Elijah Harper was born in Red Sucker Lake, a reserve in northern Manitoba. He attended residential schools in Norway House, Brandon and Birtle, Manitoba, then secondary school at Garden Hill and Winnipeg. He studied at the University of Manitoba in 1971 and 1972, and later worked as a community development worker, a supervisor for the Manitoba Indian Brotherhood, and a program analyst for the Manitoba Department of Northern Affairs.
In 1978, he was elected as the Chief for Red Sucker Lake Band (now Red Sucker Lake First Nation), a position he held for four years.
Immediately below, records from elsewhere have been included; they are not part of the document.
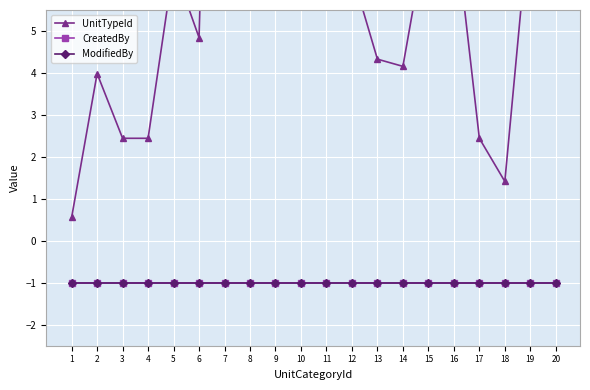

What value does the UnitTypeId series have at 20?

8.1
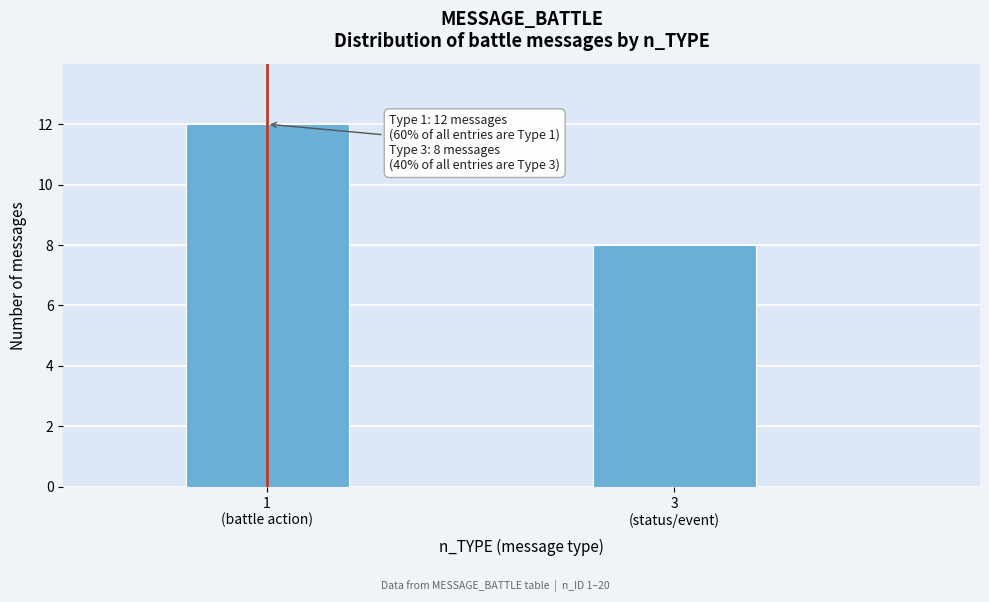

Reading left to right, transcribe all the data shown in this chart.

12	8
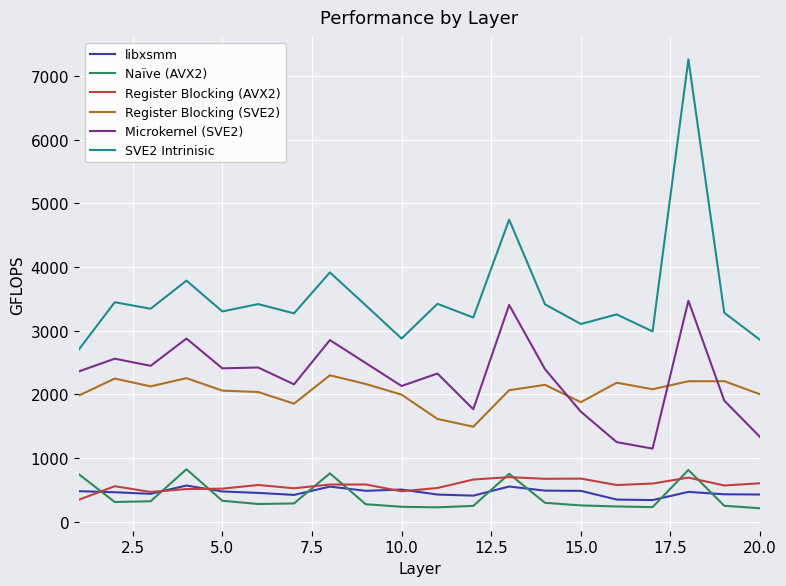

What is the minimum value for libxsmm?

338.1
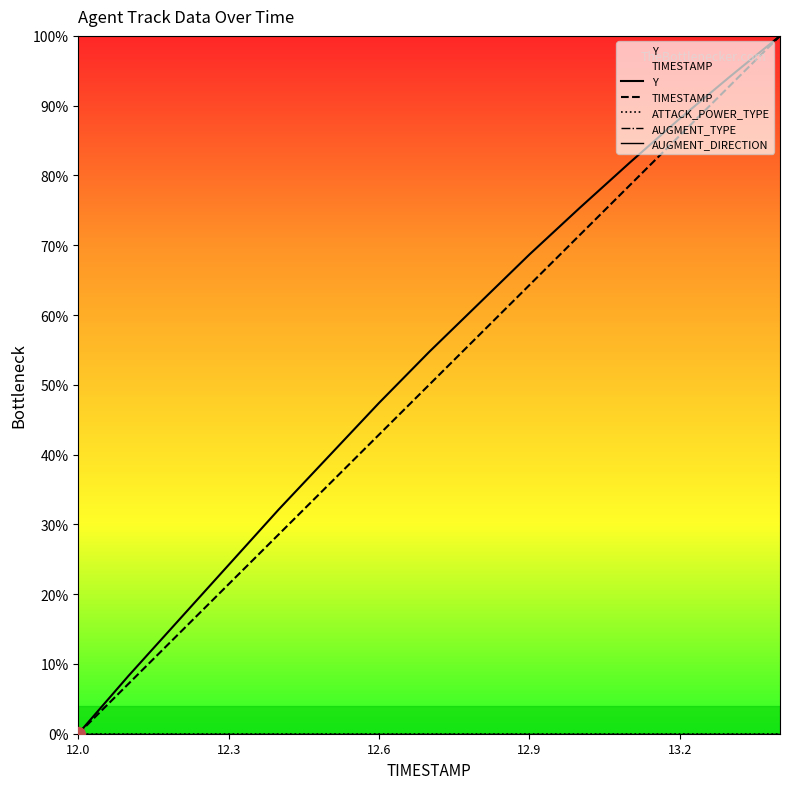

Is it true that TIMESTAMP equals 21.4 at 12.3?

True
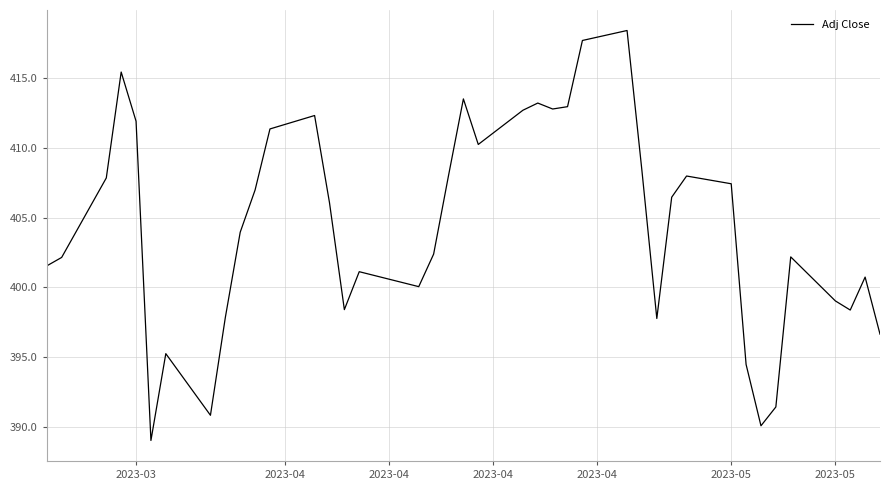

What is the minimum value shown in the chart?

389.0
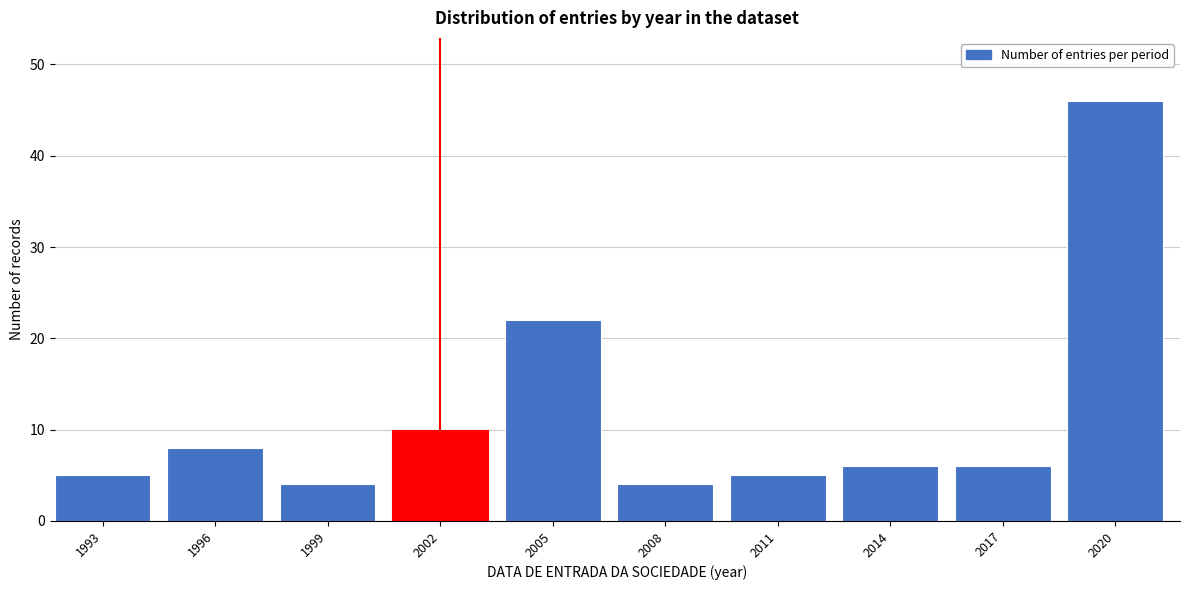

Reading left to right, list all the values displayed in this chart.

1993=5	1996=8	1999=4	2002=10	2005=22	2008=4	2011=5	2014=6	2017=6	2020=46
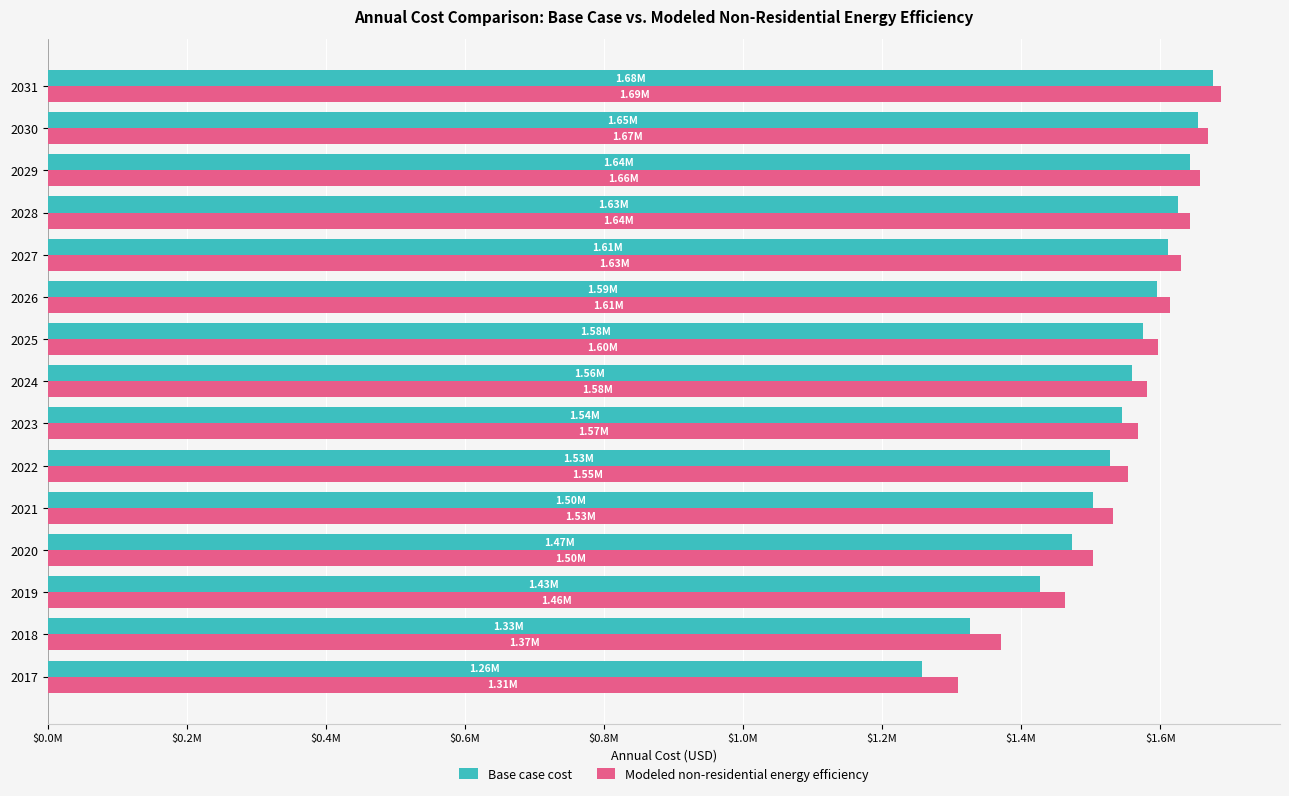

What is the difference between the maximum and second lowest values in the Modeled non-residential energy efficiency series?

316526.7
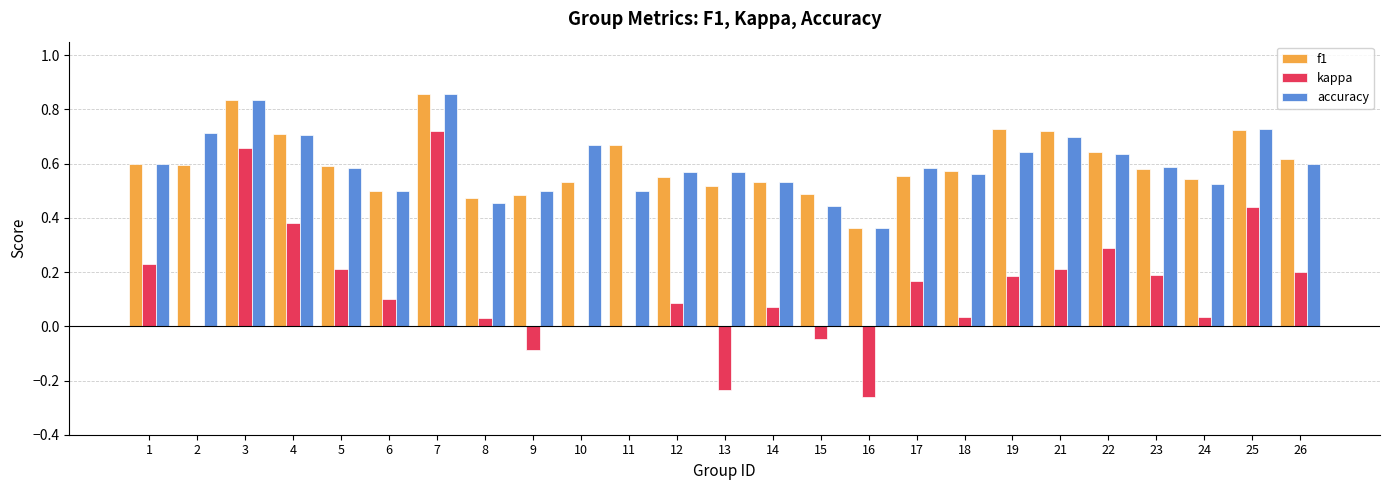

What are all the series names shown in the legend?

f1, kappa, accuracy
In 1981, Harper contested and won the sprawling northern Manitoba riding of Rupertsland for the New Democratic Party to become the first Treaty Indian to be elected as a provincial politician. On April 17, 1986, he was appointed to cabinet as a Minister without Portfolio, responsible for Native Affairs. On February 4, 1987, he was named Minister of Northern Affairs and Minister in charge of the Communities Economic Fund Act. He was dropped from the Cabinet on September 9, 1987, after being involved in a car accident while driving under the influence of alcohol. No one was injured in the incident. Harper subsequently pleaded guilty to refusing a breathalyzer test, leaving the scene of an accident and driving while impaired. He was fined $450, and his driver's licence was suspended for a year. Harper acknowledged his mistake, and entered an alcohol-rehabilitation program. He stopped drinking for good, and voluntarily stopped driving for five years. He was reappointed as Minister of Northern Affairs and Minister responsible for Native Affairs, on November 23, 1987, and served until the defeat of Howard Pawley's government in 1988.